→ Problem to solve
When you reach the entries below, transcribe each one exactly as it stands.

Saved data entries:
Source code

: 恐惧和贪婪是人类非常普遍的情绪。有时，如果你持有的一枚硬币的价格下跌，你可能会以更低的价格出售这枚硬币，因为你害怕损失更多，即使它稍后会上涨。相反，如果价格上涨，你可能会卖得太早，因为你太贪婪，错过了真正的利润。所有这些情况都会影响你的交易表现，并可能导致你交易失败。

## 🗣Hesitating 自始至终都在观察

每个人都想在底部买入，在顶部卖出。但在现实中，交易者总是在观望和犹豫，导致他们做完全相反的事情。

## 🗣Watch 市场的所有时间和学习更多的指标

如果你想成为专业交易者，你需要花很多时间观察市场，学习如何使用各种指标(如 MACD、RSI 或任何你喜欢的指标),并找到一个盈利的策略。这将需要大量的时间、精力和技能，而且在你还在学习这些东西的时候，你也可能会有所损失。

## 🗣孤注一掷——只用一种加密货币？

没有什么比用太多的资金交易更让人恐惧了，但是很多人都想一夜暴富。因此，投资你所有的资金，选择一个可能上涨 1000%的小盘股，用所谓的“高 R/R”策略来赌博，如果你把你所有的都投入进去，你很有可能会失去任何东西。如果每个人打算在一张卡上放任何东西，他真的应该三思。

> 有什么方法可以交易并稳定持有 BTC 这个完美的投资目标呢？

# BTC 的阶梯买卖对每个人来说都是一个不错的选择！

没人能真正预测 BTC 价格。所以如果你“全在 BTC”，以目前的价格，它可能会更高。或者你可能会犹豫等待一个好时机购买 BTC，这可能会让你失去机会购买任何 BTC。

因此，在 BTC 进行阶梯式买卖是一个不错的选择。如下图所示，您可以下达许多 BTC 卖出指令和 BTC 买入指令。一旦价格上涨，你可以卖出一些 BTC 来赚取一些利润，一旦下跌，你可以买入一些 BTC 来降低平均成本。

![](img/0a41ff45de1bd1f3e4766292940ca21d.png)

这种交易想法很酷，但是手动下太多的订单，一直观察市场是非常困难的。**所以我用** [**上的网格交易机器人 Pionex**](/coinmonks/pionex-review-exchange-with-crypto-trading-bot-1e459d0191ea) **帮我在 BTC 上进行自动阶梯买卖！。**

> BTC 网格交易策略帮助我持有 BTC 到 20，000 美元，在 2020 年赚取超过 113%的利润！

→ Your response
Source code

: 恐惧和贪婪是人类非常普遍的情绪。有时，如果你持有的一枚硬币的价格下跌，你可能会以更低的价格出售这枚硬币，因为你害怕损失更多，即使它稍后会上涨。相反，如果价格上涨，你可能会卖得太早，因为你太贪婪，错过了真正的利润。所有这些情况都会影响你的交易表现，并可能导致你交易失败。

## 🗣Hesitating 自始至终都在观察

每个人都想在底部买入，在顶部卖出。但在现实中，交易者总是在观望和犹豫，导致他们做完全相反的事情。

## 🗣Watch 市场的所有时间和学习更多的指标

如果你想成为专业交易者，你需要花很多时间观察市场，学习如何使用各种指标(如 MACD、RSI 或任何你喜欢的指标),并找到一个盈利的策略。这将需要大量的时间、精力和技能，而且在你还在学习这些东西的时候，你也可能会有所损失。

## 🗣孤注一掷——只用一种加密货币？

没有什么比用太多的资金交易更让人恐惧了，但是很多人都想一夜暴富。因此，投资你所有的资金，选择一个可能上涨 1000%的小盘股，用所谓的“高 R/R”策略来赌博，如果你把你所有的都投入进去，你很有可能会失去任何东西。如果每个人打算在一张卡上放任何东西，他真的应该三思。

> 有什么方法可以交易并稳定持有 BTC 这个完美的投资目标呢？

# BTC 的阶梯买卖对每个人来说都是一个不错的选择！

没人能真正预测 BTC 价格。所以如果你“全在 BTC”，以目前的价格，它可能会更高。或者你可能会犹豫等待一个好时机购买 BTC，这可能会让你失去机会购买任何 BTC。

因此，在 BTC 进行阶梯式买卖是一个不错的选择。如下图所示，您可以下达许多 BTC 卖出指令和 BTC 买入指令。一旦价格上涨，你可以卖出一些 BTC 来赚取一些利润，一旦下跌，你可以买入一些 BTC 来降低平均成本。

![](img/0a41ff45de1bd1f3e4766292940ca21d.png)

这种交易想法很酷，但是手动下太多的订单，一直观察市场是非常困难的。**所以我用** [**上的网格交易机器人 Pionex**](/coinmonks/pionex-review-exchange-with-crypto-trading-bot-1e459d0191ea) **帮我在 BTC 上进行自动阶梯买卖！。**

> BTC 网格交易策略帮助我持有 BTC 到 20，000 美元，在 2020 年赚取超过 113%的利润！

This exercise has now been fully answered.